Some years ago, when I was asked to deliver an invocation at my congregation’s Oktoberfestfundraising dinner, I recalled the keen and profoundly cynical observation made by the brilliant, mad German philosopher, Friedrich Nietzsche: “The trick,” he said, “is not to arrange a festival, but to find people who are able to enjoy it.”
In Nietzsche’s view, the forces of modernity have stripped us of our innate human capacity to truly experience the kind of deep joy that ought to characterize our festivals, and our lives.
We tend either to turn away in cynical and self-righteous refusal – how can we enjoy ourselves when there is so much chaos and suffering in the world? — or we turn to some more superficial form of fun and entertainment, as a way of distracting ourselves for a time before returning to what we think of as the real work, the serious business of the world.
To be sure, there is no shortage of pseudo-festivity in the world, in both relatively harmless and sometimes more sinister forms: traditional feasts contaminated by commercialism; artificial holidays created in the interest of merchandisers; ceremonies of coercion, decreed by dictators the world over; festivals as military demonstrations; joyless ‘celebrations’ empty of spiritual significance.
The true spirit of festival is something much different, much deeper, and much needed in the world today.
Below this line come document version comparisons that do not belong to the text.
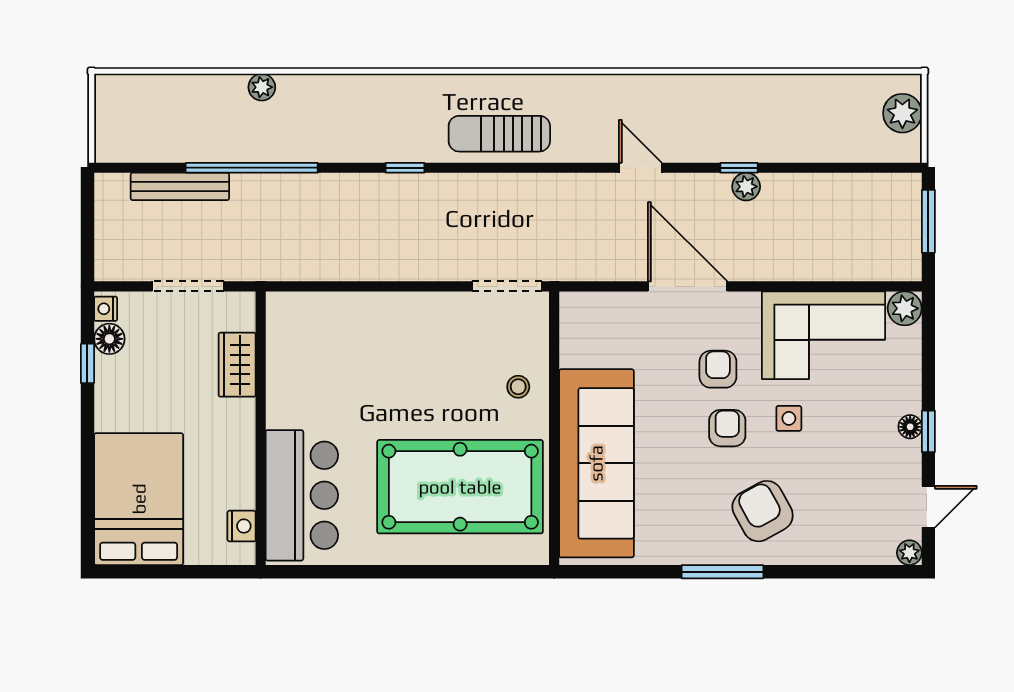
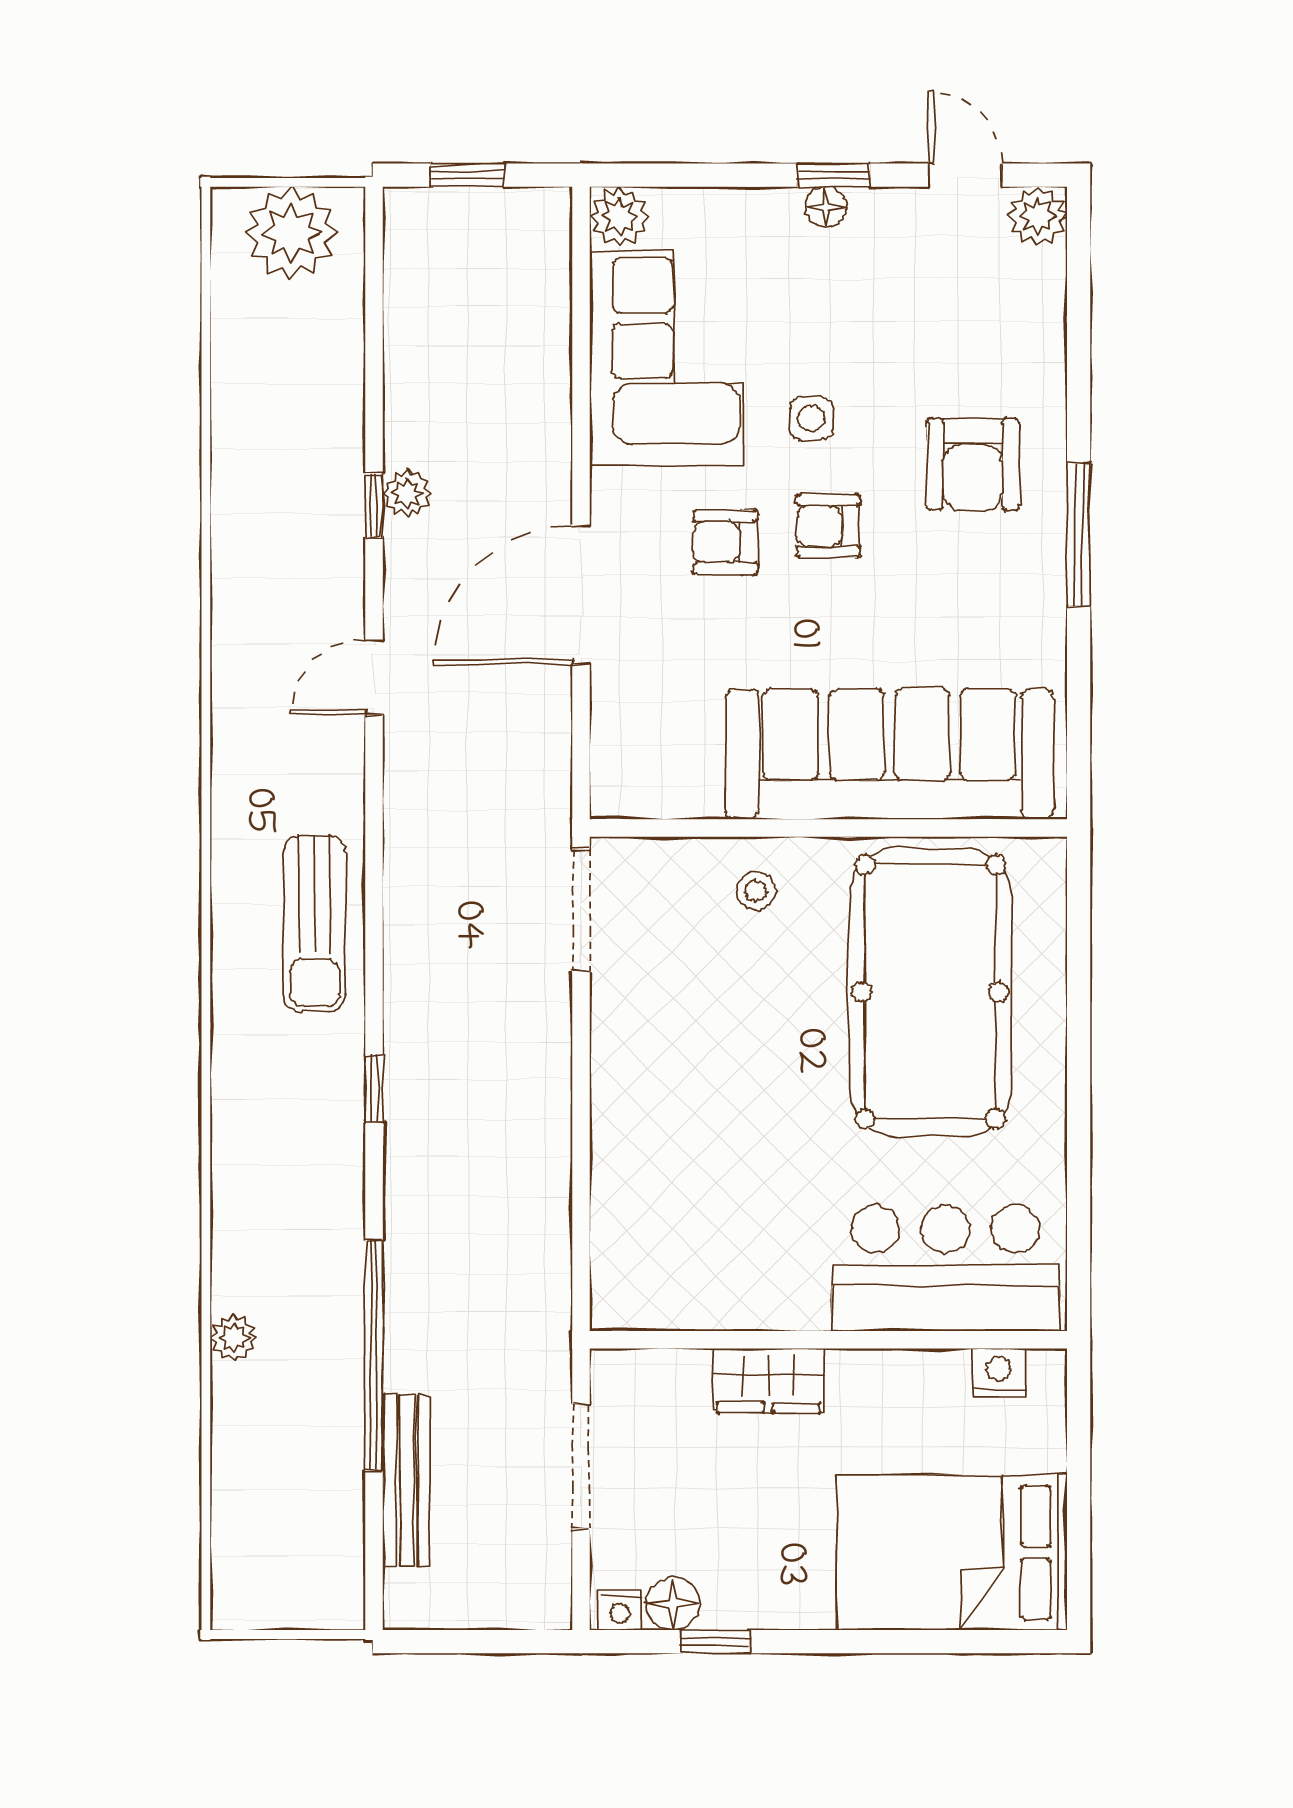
plant: (902, 113) -> (291, 233), width x1.36, depth x1.36
window: (928, 221) -> (468, 175), width x0.67
wardrobe: (237, 365) -> (769, 1381), moved
armchair: (763, 511) -> (973, 464), turned -61
plant: (909, 553) -> (1037, 216), width x1.38, depth x1.38

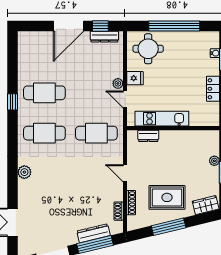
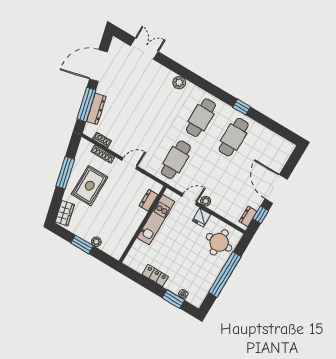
dresser: (104, 37) -> (248, 216), width x0.70

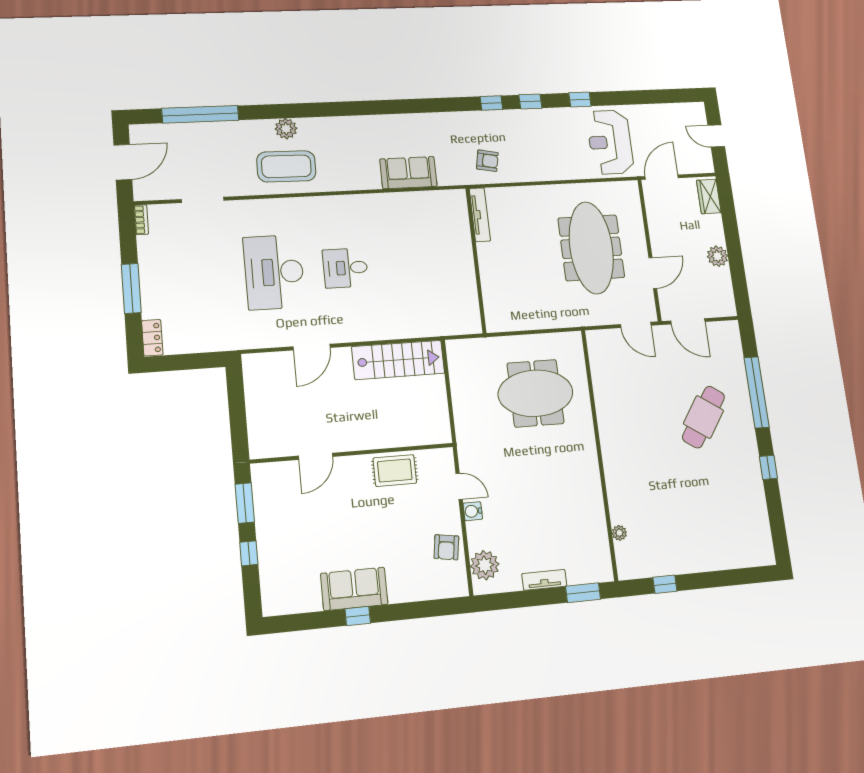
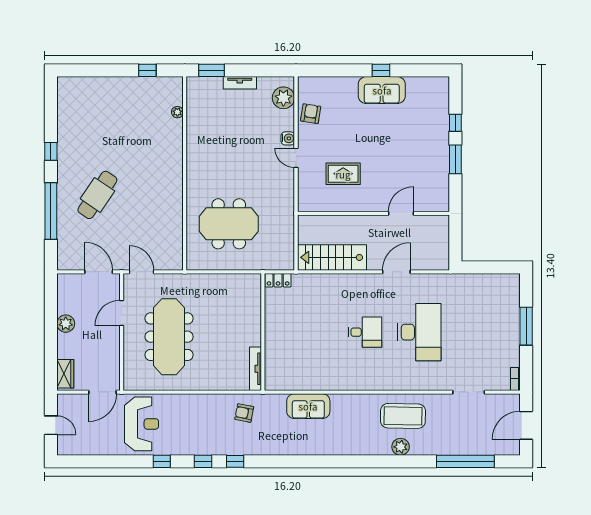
locker: (152, 338) -> (278, 280), moved, turned -90
wall: (352, 453) -> (373, 213), moved
door: (316, 456) -> (401, 213), moved

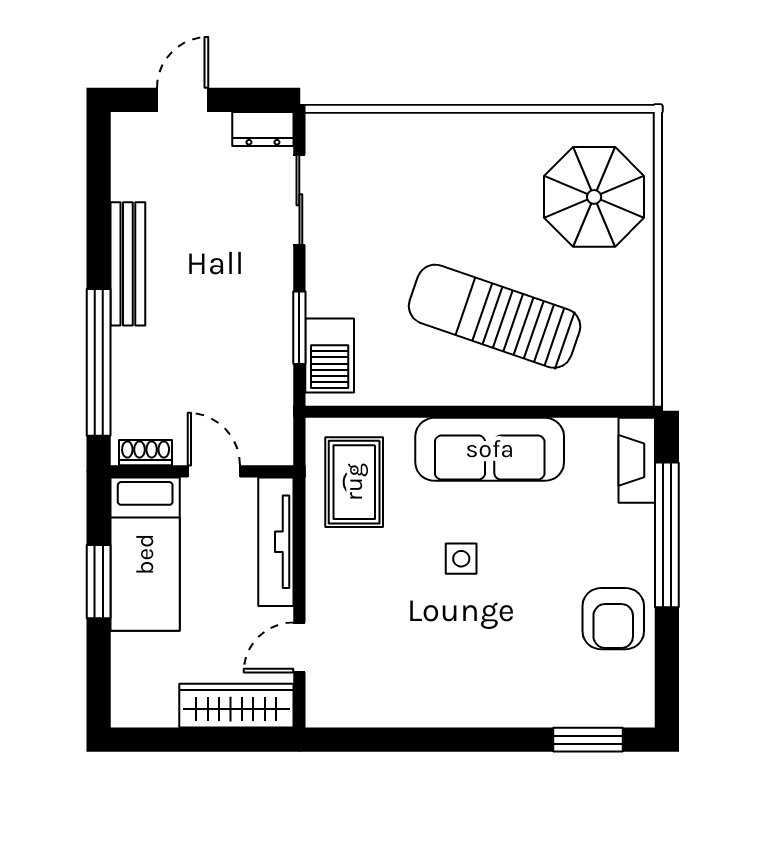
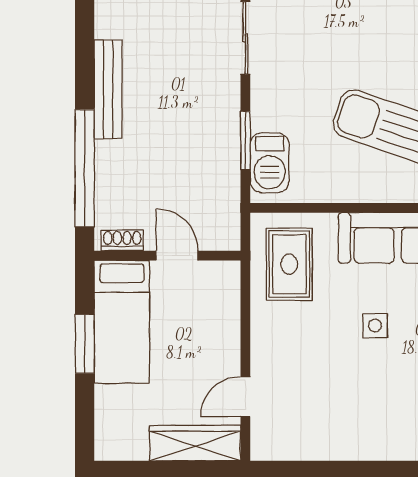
tv unit: (276, 542) -> (227, 312), removed

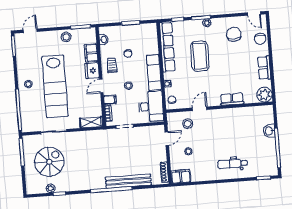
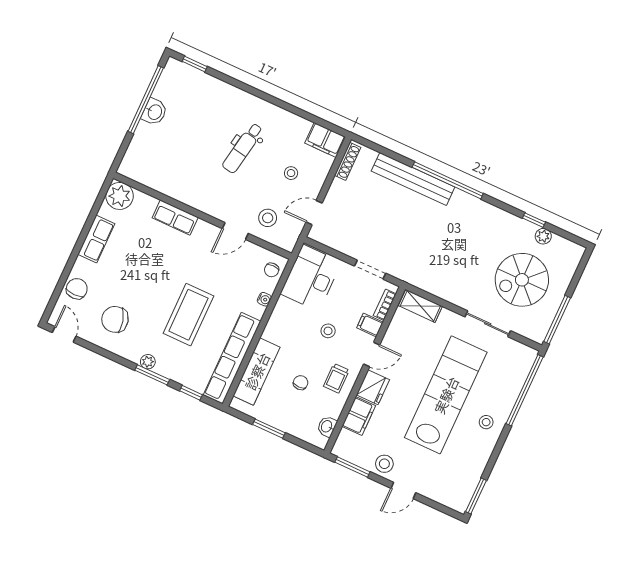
door: (30, 31) -> (403, 490), moved
chair: (234, 34) -> (115, 319), turned 75
exam couch: (154, 73) -> (257, 371), moved
washbasin: (269, 131) -> (154, 112), moved
dental chair: (232, 164) -> (243, 148), moved, turned 100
We need something more powerful than simply ‘cheering each other up.’
In his wonderful little book entitled, In Tune With the World: A Theory of Festivity, another German thinker, the Jesuit theologian, Joseph Pieper, wrote that: “The highest form of life affirmation is the festival; the holding of a festival means: an affirmation of the basic goodness of the world, and an agreement to live out and fulfil one’s inclusion in that world, in an extraordinary manner, different from the everyday.” True festivity, he says, is the very origin of culture, its inmost and ever-central source.
Pieper’s phrase, ‘life affirmation,’ is a pretty good description of how I view ‘worship’ in the Unitarian Universalist tradition. Worship need not be an escape from the responsibilities of life and the demands of social justice. On the contrary, the true spirit of celebration can enliven and transform our communities in ways that more serious and ‘sober’ approaches sometimes fail to do. To paraphrase what Emma Goldman famously said about revolution, “If I can’t celebrate, I don’t want to be part of your worship.”
The deeply world-affirming attitude signified by festival is very much a Unitarian Universalist value. Even as we acknowledge and seek to overcome suffering and injustice in the world, we recognize that sources of joy also abound. Our liberal religious tradition holds both of these truths in creative tension as we gather to fulfill our mission.
My prayer at that Oktoberfest dinner concluded simply: “as we enter into the spirit of festivity, may we be willing to allow the spirit of festivity to enter into us.” I believe even more strongly than ever that we must open ourselves to the spirit of festivity and to cultivate our capacity for enjoyment, our ability truly to celebrate together.